A total of 114 previously untreated patients with myeloblastic leukemia was included in a sequential therapy protocol. Daunorubicin, vincristine, and prednisone were employed for the first 3 weeks, followed by two or more 5-day courses of cytosine arabinoside and 6-mercaptopurine; there was a 5-day rest between courses. Maintenance therapy was as follows: the continuing 6-mercaptopurine and methotrexate treatment was interrupted every 30 days for sequential reinforcement courses consisting of one dose of daunorubicin and vincristine and 7 days of prednisone, or by a 5-day course of cytosine arabinoside plus 6-mercaptopurine. Of the 114 patients, 48 obtained complete remission, 14 had partial remission, 16 failed to respond, and 36 died during the course of treatment. The remission rate in children (under 16) was 57%; in adults (16-45) 54%; and in those over 45, 19%. The difference in the incidence of complete remission in patients under 45 and those over 45 was statistically significant (p less than 0.01). The median duration of complete remission was 8 months: 12 months in children and 5 months in adults. The over-all survival rate was 4 months: 13 months for patients with complete remission, 4 months for those with partial remission, and 1 month for patients who did not respond to therapy. The difference in survival of those with complete remission and all the others was significant (p less than 0.01).
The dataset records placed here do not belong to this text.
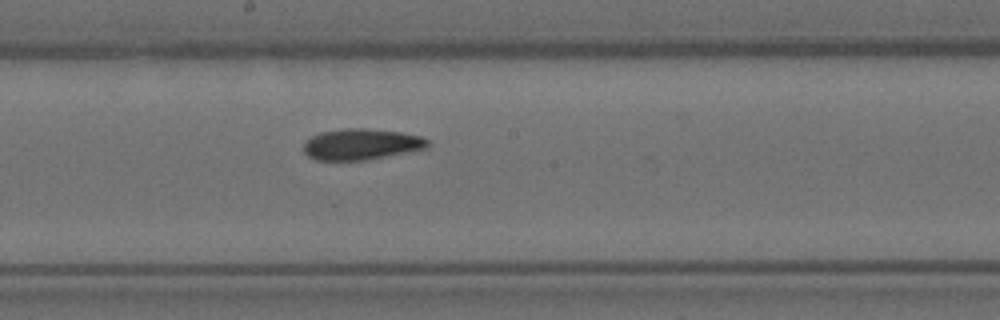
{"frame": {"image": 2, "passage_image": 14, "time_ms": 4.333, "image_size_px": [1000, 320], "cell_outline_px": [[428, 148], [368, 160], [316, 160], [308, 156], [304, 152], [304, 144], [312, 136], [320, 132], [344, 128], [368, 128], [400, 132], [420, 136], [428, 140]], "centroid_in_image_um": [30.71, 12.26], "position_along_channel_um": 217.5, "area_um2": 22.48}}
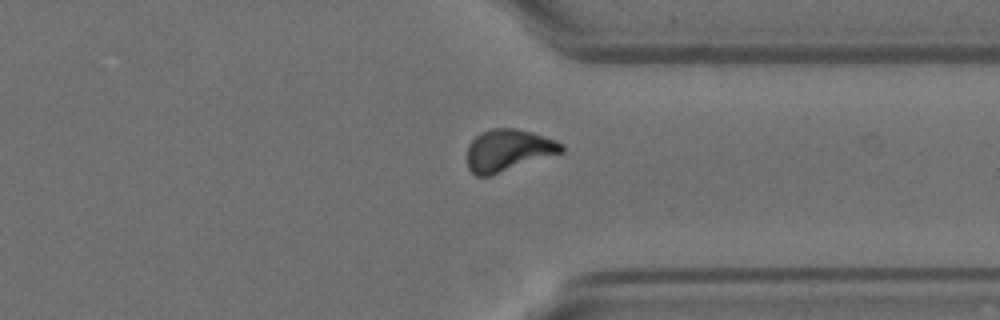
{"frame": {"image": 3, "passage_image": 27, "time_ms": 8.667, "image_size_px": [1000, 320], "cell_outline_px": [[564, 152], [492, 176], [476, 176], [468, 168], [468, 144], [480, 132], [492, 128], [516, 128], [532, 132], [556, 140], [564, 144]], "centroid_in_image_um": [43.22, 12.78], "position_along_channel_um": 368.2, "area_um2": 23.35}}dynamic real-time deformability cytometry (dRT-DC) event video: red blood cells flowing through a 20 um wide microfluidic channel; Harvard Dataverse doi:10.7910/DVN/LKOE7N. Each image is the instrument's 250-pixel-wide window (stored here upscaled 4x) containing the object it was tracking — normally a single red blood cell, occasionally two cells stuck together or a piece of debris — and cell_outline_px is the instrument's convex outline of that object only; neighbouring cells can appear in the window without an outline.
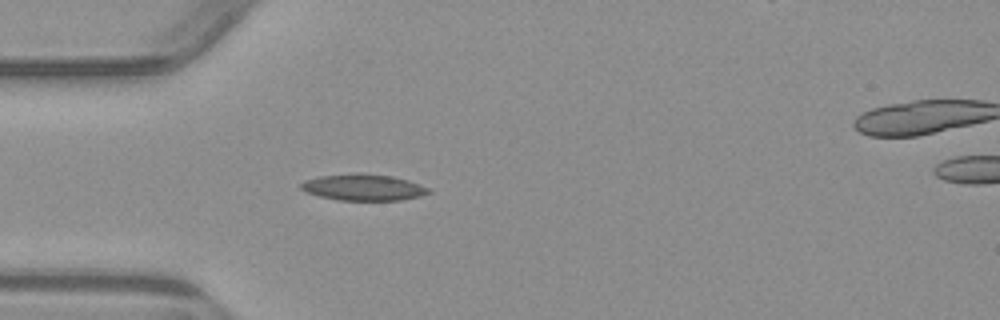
{"species": "common noctule bat (a hibernating species)", "species_latin": "Nyctalus noctula", "temperature_condition": "warm", "stored_images_in_passage": 4, "camera_frame_rate_fps": 3000, "um_per_image_px": 0.085, "animal": {"sex": "male", "body_mass_g": 23.1, "forearm_length_mm": 52.7}, "frame": {"image": 1, "passage_image": 3, "time_ms": 2.333, "image_size_px": [1000, 320], "cell_outline_px": [[432, 192], [420, 196], [400, 200], [340, 200], [320, 196], [308, 192], [300, 188], [300, 184], [304, 180], [320, 176], [356, 172], [364, 172], [392, 176], [408, 180], [432, 188]], "centroid_in_image_um": [30.93, 15.9], "position_along_channel_um": 54.1, "area_um2": 19.83}}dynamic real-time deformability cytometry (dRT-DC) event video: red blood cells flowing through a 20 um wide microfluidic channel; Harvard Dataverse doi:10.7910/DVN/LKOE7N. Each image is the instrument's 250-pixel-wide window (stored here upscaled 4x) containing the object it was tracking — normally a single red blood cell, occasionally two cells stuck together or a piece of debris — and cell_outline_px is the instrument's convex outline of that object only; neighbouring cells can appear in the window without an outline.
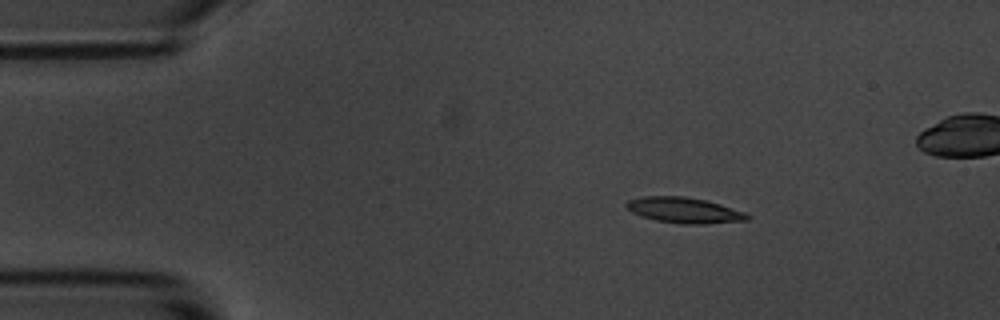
{"species": "common noctule bat (a hibernating species)", "species_latin": "Nyctalus noctula", "temperature_condition": "room temperature", "stored_images_in_passage": 4, "camera_frame_rate_fps": 3000, "um_per_image_px": 0.085, "animal": {"sex": "male", "body_mass_g": 20.1, "forearm_length_mm": 53.5}, "frame": {"image": 1, "passage_image": 1, "time_ms": 0.0, "image_size_px": [1000, 320], "cell_outline_px": [[752, 216], [748, 220], [708, 224], [684, 224], [656, 220], [632, 212], [624, 204], [628, 200], [644, 196], [684, 196], [704, 200], [720, 204], [744, 212]], "centroid_in_image_um": [58.18, 17.87], "position_along_channel_um": 26.8, "area_um2": 17.92}}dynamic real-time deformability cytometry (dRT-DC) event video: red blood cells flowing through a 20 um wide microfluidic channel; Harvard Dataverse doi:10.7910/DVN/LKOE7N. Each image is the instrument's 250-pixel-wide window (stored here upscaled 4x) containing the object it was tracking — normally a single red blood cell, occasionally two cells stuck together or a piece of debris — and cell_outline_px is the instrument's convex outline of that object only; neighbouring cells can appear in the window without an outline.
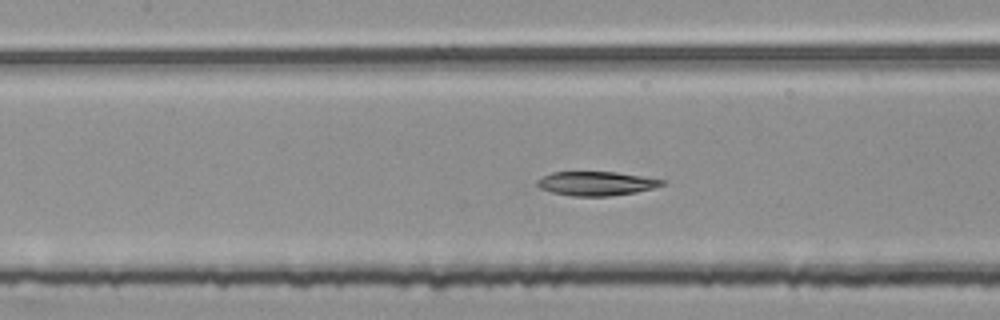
{"species": "common noctule bat (a hibernating species)", "species_latin": "Nyctalus noctula", "temperature_condition": "room temperature", "stored_images_in_passage": 33, "segment_of_instrument_passage": [2, 2], "camera_frame_rate_fps": 3000, "um_per_image_px": 0.085, "animal": {"sex": "female", "body_mass_g": 25.1}, "frame": {"image": 1, "passage_image": 17, "time_ms": 5.333, "image_size_px": [1000, 320], "cell_outline_px": [[664, 184], [652, 188], [636, 192], [608, 196], [572, 196], [552, 192], [540, 188], [536, 184], [536, 180], [552, 172], [616, 172], [664, 180]], "centroid_in_image_um": [50.64, 15.6], "position_along_channel_um": 156.8, "area_um2": 17.28}}
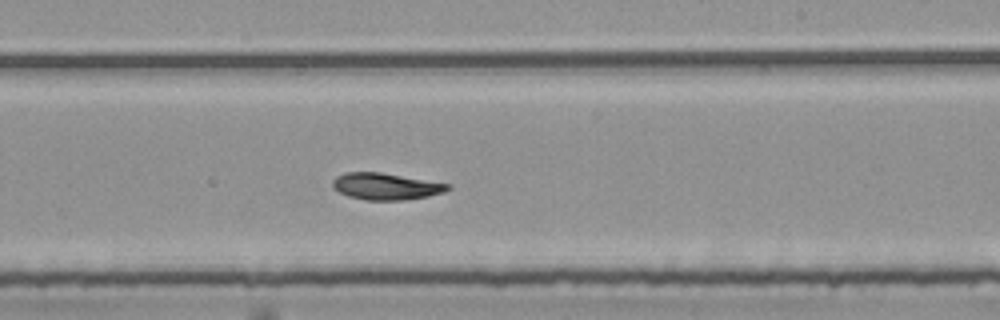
{"frame": {"image": 2, "passage_image": 25, "time_ms": 8.0, "image_size_px": [1000, 320], "cell_outline_px": [[452, 188], [444, 192], [428, 196], [404, 200], [364, 200], [348, 196], [332, 188], [332, 180], [336, 176], [344, 172], [380, 172], [452, 184]], "centroid_in_image_um": [32.8, 15.84], "position_along_channel_um": 256.2, "area_um2": 18.09}}
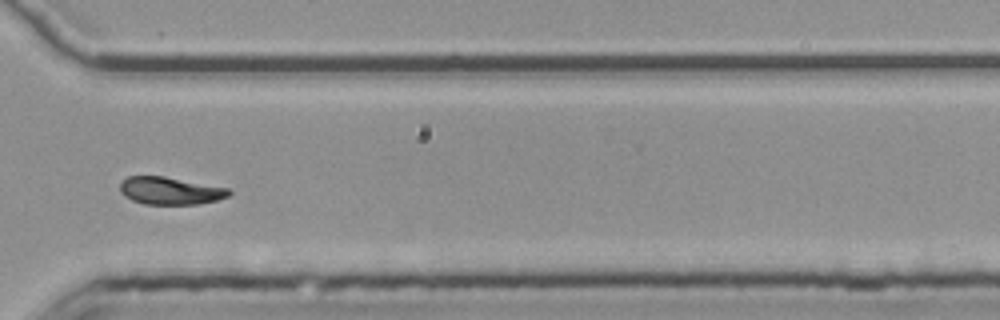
{"frame": {"image": 3, "passage_image": 33, "time_ms": 10.667, "image_size_px": [1000, 320], "cell_outline_px": [[232, 192], [228, 196], [216, 200], [200, 204], [144, 204], [132, 200], [124, 196], [120, 192], [120, 184], [128, 176], [164, 176], [228, 188]], "centroid_in_image_um": [14.46, 16.22], "position_along_channel_um": 356.1, "area_um2": 17.4}}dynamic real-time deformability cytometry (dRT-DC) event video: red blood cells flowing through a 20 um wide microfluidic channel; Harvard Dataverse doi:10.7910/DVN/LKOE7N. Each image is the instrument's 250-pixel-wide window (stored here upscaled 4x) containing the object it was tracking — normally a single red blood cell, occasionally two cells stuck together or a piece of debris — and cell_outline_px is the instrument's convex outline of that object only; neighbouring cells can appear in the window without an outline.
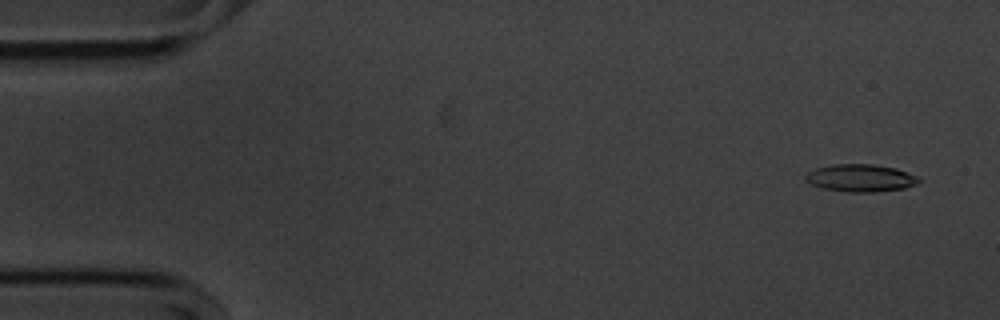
{"species": "common noctule bat (a hibernating species)", "species_latin": "Nyctalus noctula", "temperature_condition": "cold", "stored_images_in_passage": 16, "camera_frame_rate_fps": 3000, "um_per_image_px": 0.085, "animal": {"sex": "male", "body_mass_g": 20.1, "forearm_length_mm": 53.5}, "frame": {"image": 1, "passage_image": 3, "time_ms": 0.667, "image_size_px": [1000, 320], "cell_outline_px": [[920, 180], [916, 184], [904, 188], [872, 192], [848, 192], [824, 188], [812, 184], [804, 180], [804, 176], [808, 172], [816, 168], [832, 164], [872, 164], [896, 168], [916, 176]], "centroid_in_image_um": [73.12, 15.12], "position_along_channel_um": 11.9, "area_um2": 17.98}}
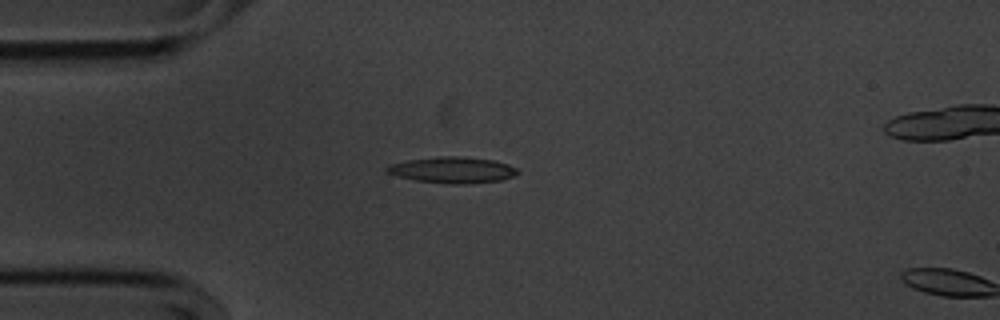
{"frame": {"image": 2, "passage_image": 14, "time_ms": 4.333, "image_size_px": [1000, 320], "cell_outline_px": [[520, 172], [512, 176], [500, 180], [464, 184], [452, 184], [416, 180], [384, 172], [384, 168], [388, 164], [408, 160], [440, 156], [460, 156], [492, 160], [508, 164], [516, 168]], "centroid_in_image_um": [38.43, 14.44], "position_along_channel_um": 46.6, "area_um2": 19.77}}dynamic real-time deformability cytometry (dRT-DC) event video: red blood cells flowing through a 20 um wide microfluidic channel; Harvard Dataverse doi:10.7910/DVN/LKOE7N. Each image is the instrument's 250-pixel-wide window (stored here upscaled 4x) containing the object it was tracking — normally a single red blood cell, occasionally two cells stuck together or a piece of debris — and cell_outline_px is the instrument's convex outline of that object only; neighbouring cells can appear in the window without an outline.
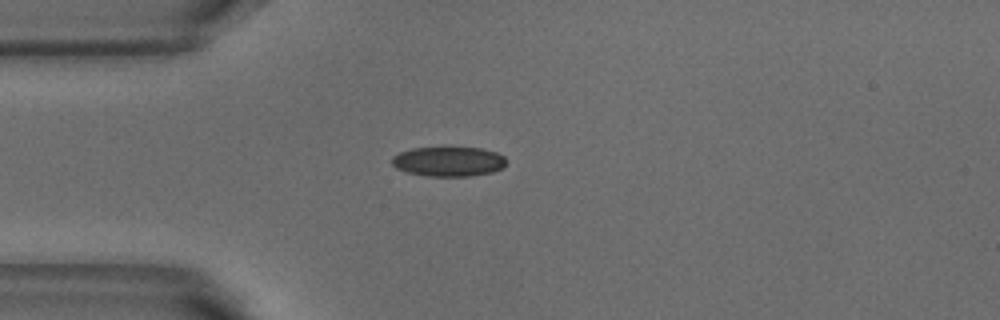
{"species": "common noctule bat (a hibernating species)", "species_latin": "Nyctalus noctula", "temperature_condition": "warm", "stored_images_in_passage": 2, "camera_frame_rate_fps": 3000, "um_per_image_px": 0.085, "animal": {"sex": "male", "body_mass_g": 18.8}, "frame": {"image": 1, "passage_image": 2, "time_ms": 0.333, "image_size_px": [1000, 320], "cell_outline_px": [[504, 164], [500, 168], [492, 172], [472, 176], [428, 176], [408, 172], [396, 168], [392, 164], [392, 156], [400, 152], [412, 148], [444, 144], [480, 148], [496, 152], [504, 156]], "centroid_in_image_um": [38.09, 13.67], "position_along_channel_um": 46.9, "area_um2": 20.52}}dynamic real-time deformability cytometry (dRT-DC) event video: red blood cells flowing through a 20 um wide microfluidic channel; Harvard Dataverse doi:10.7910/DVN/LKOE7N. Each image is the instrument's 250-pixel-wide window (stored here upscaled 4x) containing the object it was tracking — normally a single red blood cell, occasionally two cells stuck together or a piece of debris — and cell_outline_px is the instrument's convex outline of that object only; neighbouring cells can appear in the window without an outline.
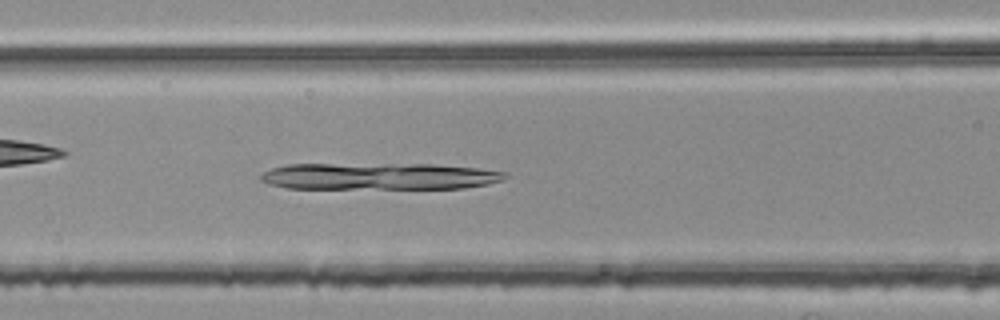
{"species": "common noctule bat (a hibernating species)", "species_latin": "Nyctalus noctula", "temperature_condition": "room temperature", "stored_images_in_passage": 52, "camera_frame_rate_fps": 3000, "um_per_image_px": 0.085, "animal": {"sex": "female", "body_mass_g": 25.1}, "frame": {"image": 1, "passage_image": 21, "time_ms": 6.667, "image_size_px": [1000, 320], "cell_outline_px": [[508, 176], [504, 180], [488, 184], [464, 188], [284, 188], [268, 184], [260, 180], [260, 176], [264, 172], [272, 168], [288, 164], [432, 164], [476, 168], [508, 172]], "centroid_in_image_um": [32.24, 14.98], "position_along_channel_um": 134.4, "area_um2": 38.21}}
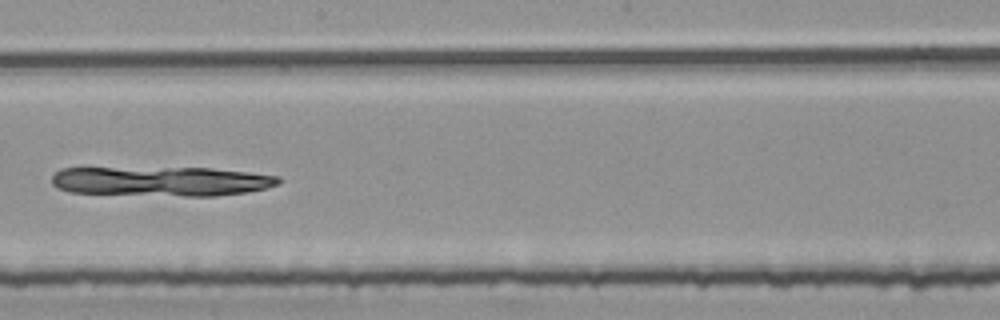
{"frame": {"image": 2, "passage_image": 29, "time_ms": 9.333, "image_size_px": [1000, 320], "cell_outline_px": [[280, 184], [264, 188], [244, 192], [216, 196], [184, 196], [68, 192], [56, 188], [52, 184], [52, 176], [60, 168], [212, 168], [248, 172], [280, 176]], "centroid_in_image_um": [13.69, 15.4], "position_along_channel_um": 234.5, "area_um2": 39.07}}
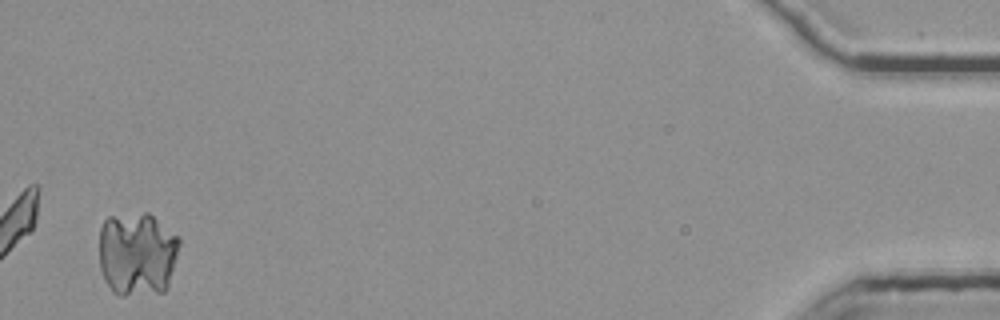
{"frame": {"image": 3, "passage_image": 51, "time_ms": 16.667, "image_size_px": [1000, 320], "cell_outline_px": [[180, 244], [168, 288], [164, 292], [124, 296], [120, 296], [112, 292], [104, 280], [100, 268], [100, 228], [104, 220], [108, 216], [144, 212], [148, 212], [180, 236]], "centroid_in_image_um": [11.67, 21.58], "position_along_channel_um": 423.5, "area_um2": 40.06}}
114例既往未接受过治疗的髓细胞性白血病患者被纳入一项序贯治疗方案。柔红霉素、长春新碱和泼尼松在前3周使用,随后是两个或更多疗程的5天阿糖胞苷和6-巯基嘌呤治疗;疗程之间有5天的休息期。维持治疗如下:持续的6-巯基嘌呤和甲氨蝶呤治疗每30天中断一次,进行序贯强化疗程,包括一剂柔红霉素和长春新碱以及7天的泼尼松,或进行一个5天的阿糖胞苷加6-巯基嘌呤疗程。在这114例患者中,48例获得完全缓解,14例部分缓解,16例无反应,36例在治疗过程中死亡。儿童(16岁以下)的缓解率为57%;成人(16 - 45岁)为54%;45岁以上的为19%。45岁以下和45岁以上患者完全缓解发生率的差异具有统计学意义(p小于0.01)。完全缓解的中位持续时间为8个月:儿童为12个月,成人为5个月。总体生存率为4个月:完全缓解的患者为13个月,部分缓解的患者为4个月,对治疗无反应的患者为1个月。完全缓解患者与其他所有患者的生存率差异显著(p小于0.01)。